3. Und wieder nichts Belastbares für das Pausentelefon: Mozarts „Don Giovanni“ war eine Wiederaufnahme des grenzsurrealen Nachtstücks von Romeo Castellucci aus dem Jahr 2021, sehr gut besetzt, mit dem Ereignis Teodor Currentzis am Pult des Utopia Orchestra.

Die besten Sänger

1. Bogdan Volkov sang und spielte sich als Weinbergs „Idiot“ selbstentäußernd an die Weltspitze des lyrisch-dramatischen Fachs (lesenswert: sein Porträt in dieser News-Ausgabe).

2. Benjamin Bernheim sang die Katastrophenproduktion „Hoffmanns Erzählungen“ in den tenoralen Himmel.

3. Matthias Goerne und Intendant Hinterhäuser am Klavier gestalteten einen finsteren, großartigen Mahler-Schostakowitsch-Liederabend

Die besten Sängerinnen

1. Federica Lombardi im Besitz der Makellosigkeit als Donna Elvira („Don Giovanni“).

2. Violeta Urmana, olympische Veteranin im Mezzo-Fach, als stimmmächtige Großmutter in Prokofjews Dostojewski[1]Oper „Der Spieler“.

3. Ex aequo Asmik Grigorian, charismatisch und uneitel im „Spieler“, fein geführt von Peter Sellars und Timur Zangiev. Und Elsa Dreisig, die himmelsschön singende Gräfin in „Capriccio“.

Die besten Dirigenten

1. Christian Thielemann, „Capriccio“: der größte Strauss-Dirigent unserer Zeit am Pult des größten Strauss-Orchesters aller Zeiten, der Wr. Philharmoniker. Wer braucht da einen Regisseur?

2. Riccardo Muti mit den Philharmonikern und seiner ersten Bruckner-Achten: Klarheit, Weisheit, Entrückung.

3. Teodor Currentzis, als Putin-Kumpan angewässert, eröffnete unter Ovationen mit der „Matthäuspassion“ und löste via „Don Giovanni“ wieder wie von Zauberhand das lange Mozart-Dilemma nach Harnoncourts Tod.

Die besten Schauspieler

1. Philipp Hochmair erklomm zum Finale von Robert Carsens gelungenem „Jedermann“ rollenhistorische Wahrheitswerte.

2. Erwin Steinhauer brachte mit einer fabulösen Lesung „die Letzten Tage der Menschheit“ von Karl Kraus in allen Farben der Niedertracht und Entmenschung zum Funkeln.
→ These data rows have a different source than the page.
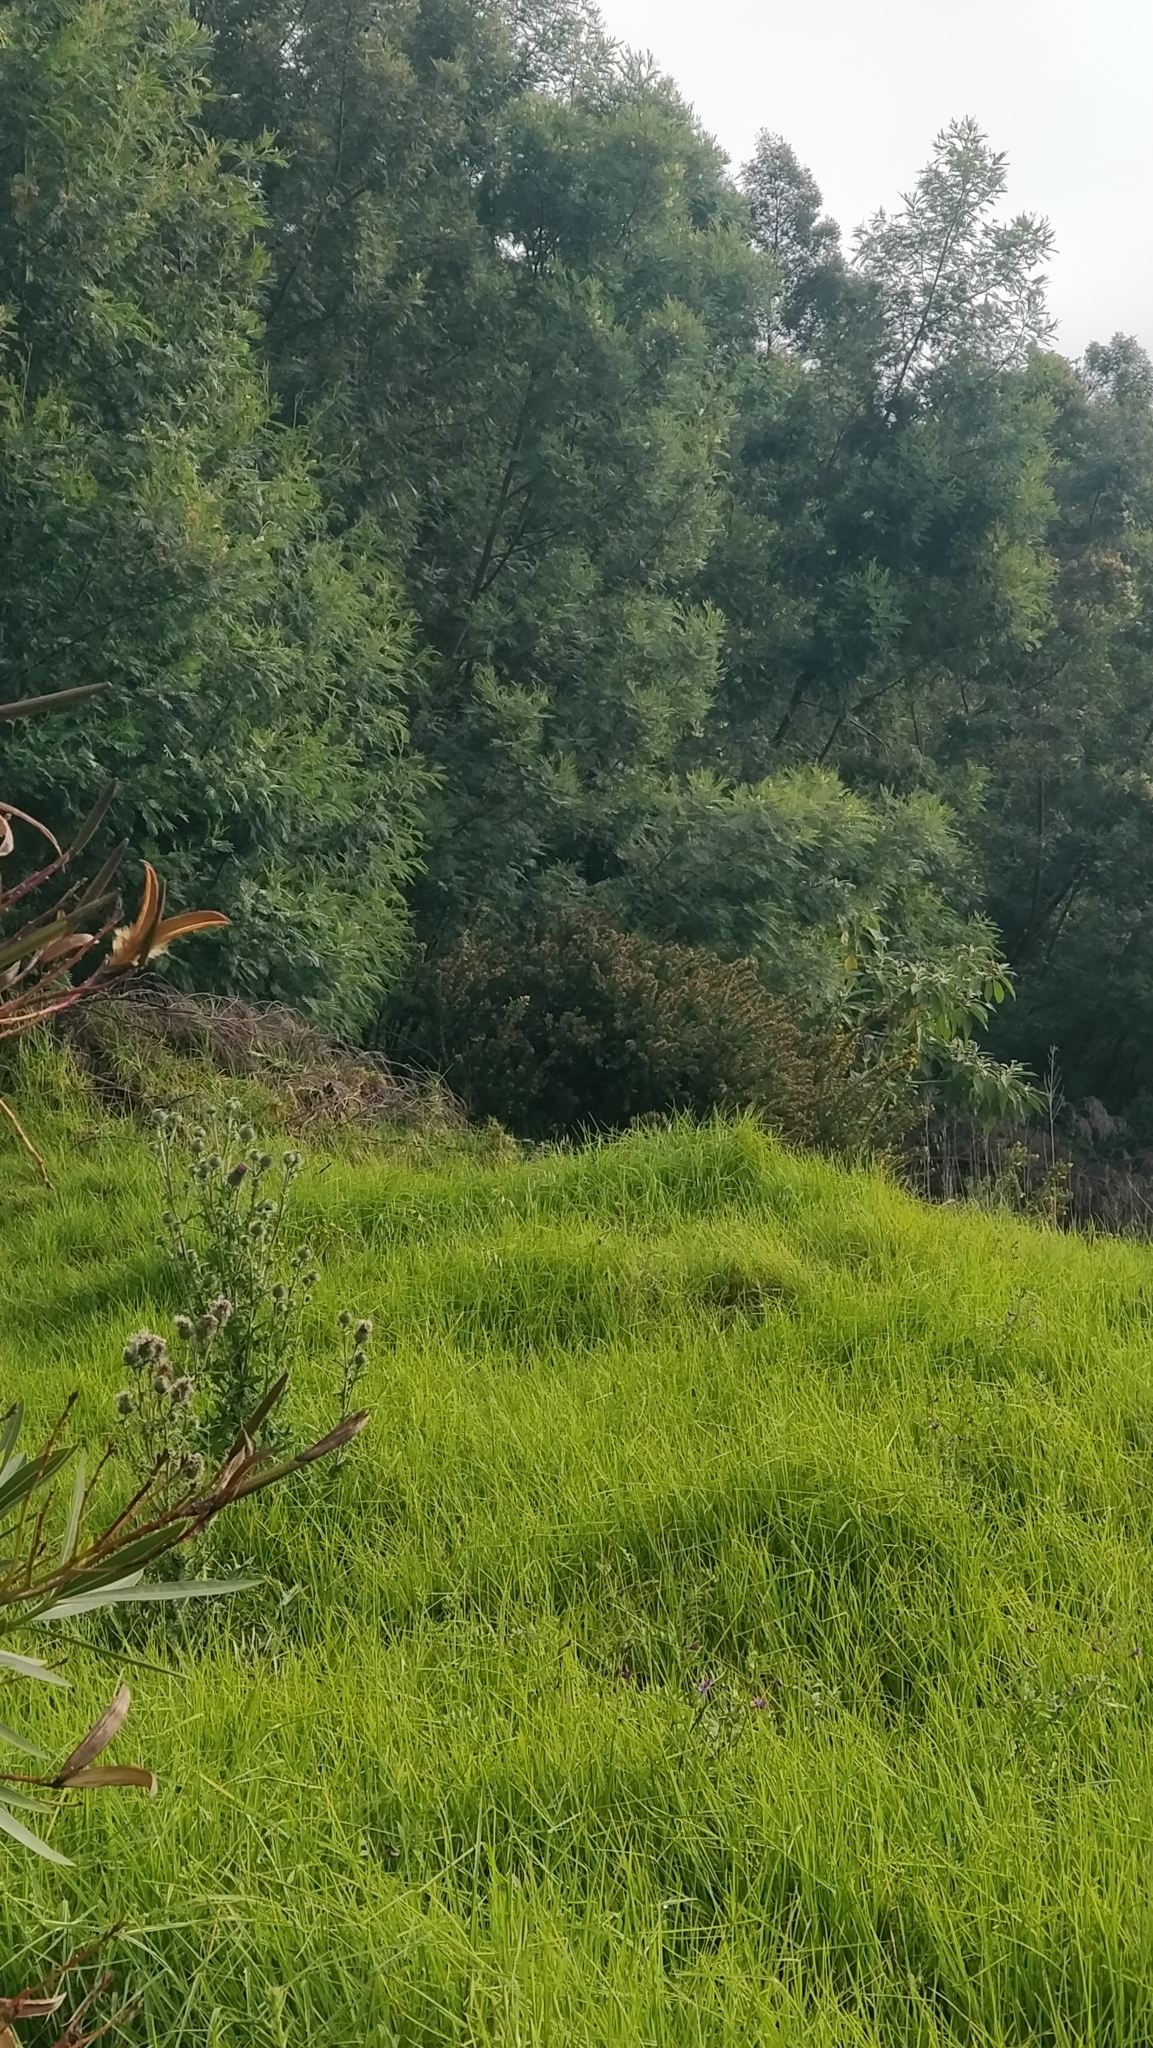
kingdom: Plantae
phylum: Tracheophyta
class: Magnoliopsida
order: Fabales
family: Fabaceae
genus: Ulex
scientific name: Ulex europaeus
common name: Common gorse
3. Dörte Lyssewski, berückend als armer Nachbar und Werke im neuen „Jedermann“, der das übertreffliche Schauspielprogramm insgesamt überragt hat.

Die größten Ärgernisse

1. Die „Orestie“ von Aischylos, Sophokles und Euripides, von Nicolas Stemann im tepperlhaften Zwangsfrohsinn der frühen Zweitausenderjahre versenkt. Es gibt keine Worte, wie uralt das ist und wie man es nie mehr sehen will.

2. „Hoffmanns Erzählungen“, von Mariame Clément mit ruinösen Konsequenzen ins Filmstudio verlegt. Merke: Ungeachtet grassierender Präferenzen ist es kein Fortschritt, eine zweitklassige Frau statt eines zweitklassigen Mannes ans Regiepult zu lassen. Gefragt wäre vielmehr die erstklassige Andrea Breth.

3. Nochmals „Hoffmanns Erzählungen“, von den Philharmonikern und Marc Minkowski mit bedrohlichen Wackelattacken todesfad gegeneinander musiziert.